Editorial: Post-racial? We don’t think so!
June 27
00:00 2013

It’s ironic that racism – an evil that the majority on the U.S. Supreme Court seems to believe doesn’t exist – revealed its ugly head in several forms this past week, colliding with the High Court’s decision Tuesday to virtually kill the Voting Rights Act.

Established in 1965, the VRA helped to ensure that generations of African Americans were not denied their right to vote by giving the federal government the ability to veto state measures enacted to deny blacks the vote. In the 1960s, the Act made it impossible for Southern states to make blacks take competency exams and jump through other hoops. In recent years, the act has prevented some states from implementing voter ID laws.

With its decision this week, the Court gave states a one-way ticket back to Dixie Land. Now,  with states no longer subject to such federal oversight, it is painful to imagine what will come next. The opinion of the majority – made up of Conservative justices Antonin Scalia, Anthony Kennedy, Clarence Thomas, Samuel Alito and Chief Justice John Roberts – is that since “things have changed dramatically” in the South since the VRA was signed into law, much of it is no longer relevant. Really?

The parents of Trayvon Martin would disagree. They were sitting in a Florida courtroom Tuesday as the Court’s opinion was handed down, trying to contain themselves as pictures of Trayvon’s lifeless body were shown to a jury.

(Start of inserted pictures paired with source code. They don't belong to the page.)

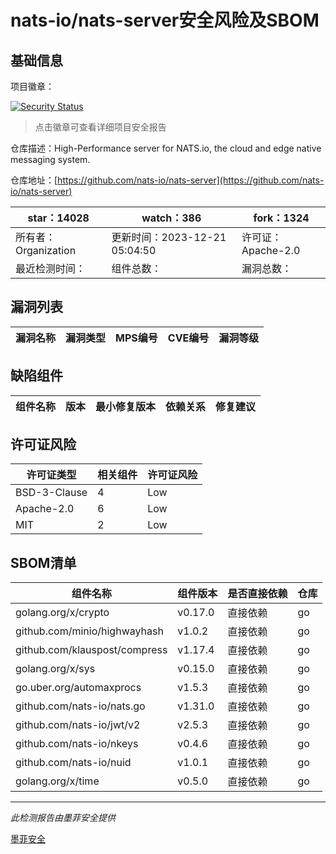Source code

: # nats-io/nats-server安全风险及SBOM

## 基础信息

项目徽章：

[![Security Status](https://www.murphysec.com/platform3/v31/badge/1737900528664424448.svg)](https://www.murphysec.com/console/report/1695499917815345152/1737900528664424448)

> 点击徽章可查看详细项目安全报告

仓库描述：High-Performance server for NATS.io, the cloud and edge native messaging system.

仓库地址：[https://github.com/nats-io/nats-server](https://github.com/nats-io/nats-server)

| star：14028 | watch：386 | fork：1324 |
| ----------- | -------------- | ------------ |
| 所有者：Organization | 更新时间：2023-12-21 05:04:50 | 许可证：Apache-2.0 |
| 最近检测时间： | 组件总数： | 漏洞总数： |




## 漏洞列表

| 漏洞名称 | 漏洞类型 | MPS编号 | CVE编号 | 漏洞等级 |
| ------- | ------ | ------- | ------ | ----- |





## 缺陷组件

| 组件名称 | 版本 | 最小修复版本 | 依赖关系 | 修复建议 |
| -------- | ---- | ------------ | -------- | -------- |





## 许可证风险

| 许可证类型 | 相关组件 | 许可证风险 |
| ---------- | -------- | ---------- |
|BSD-3-Clause|4|Low|
|Apache-2.0|6|Low|
|MIT|2|Low|




## SBOM清单

| 组件名称 | 组件版本 | 是否直接依赖 | 仓库 |
| -------- | -------- | ------------ | ---- |
|golang.org/x/crypto|v0.17.0|直接依赖|go|
|github.com/minio/highwayhash|v1.0.2|直接依赖|go|
|github.com/klauspost/compress|v1.17.4|直接依赖|go|
|golang.org/x/sys|v0.15.0|直接依赖|go|
|go.uber.org/automaxprocs|v1.5.3|直接依赖|go|
|github.com/nats-io/nats.go|v1.31.0|直接依赖|go|
|github.com/nats-io/jwt/v2|v2.5.3|直接依赖|go|
|github.com/nats-io/nkeys|v0.4.6|直接依赖|go|
|github.com/nats-io/nuid|v1.0.1|直接依赖|go|
|golang.org/x/time|v0.5.0|直接依赖|go|


------

*此检测报告由墨菲安全提供*

[墨菲安全](www.murphysec.com)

George Zimmerman, the “white Hispanic,” who shot and killed the black unarmed teenager on Feb. 26, 2012 is finally being tried for second-degree murder. The fact that Zimmerman was not arrested and barely questioned by cops after gunning down a black teen is a side effect of racism. Black lives mean little to many whites (and sadly some blacks as well), and every teenager of color is presumed guilty on sight.

The morning of the ruling, some of the 120 people who were arrested at this week’s Moral Monday protest at the General Assembly were just being released from jail. The N.C. NAACP and other organizations have staged the weekly rallies to take a stand against measures by Republican lawmakers that are clearly minority unfriendly.

The GOP-controlled General Assembly – surely sensing that the VRA ruling would swing toward conservatives – has already pushed through a voter ID law and moved to curb early voting days and sites. An American history test for prospective black and brown voters may be on the horizon. Why not? The highest court in the land has given Southern lawmakers carte blanche.

Southern cholesterol queen Paula Deen was probably downing her favorite deep-fried comfort food Tuesday as the ruling was announced. Unless you are living under a rock, you have heard that the renowned chef is in hot water after admitting to using the word “nigger.” She made the admission in a deposition she gave for a lawsuit that has been filed against her and her brother by a former manager of one of the family’s Augusta, Ga. eateries. The plaintiff, a white woman, claims that Deen, her brother and top associates practice racism wantonly and throw out the N-word with ease and frequency.

Of course, such behavior contradicts the Deen we see on television, the one who has made tens of millions selling her cookbooks, cookware and a wholesome image as a gentile Southern belle.

The permanently glued smile upon Deen’s face is the new face of racism – folks who seem sweet as pie (pun intended) on the outside but are covertly whistling “Dixie.”

Apparently these undercover bigots have convinced the Supreme Court and countless others that racism died with Separate but Equal.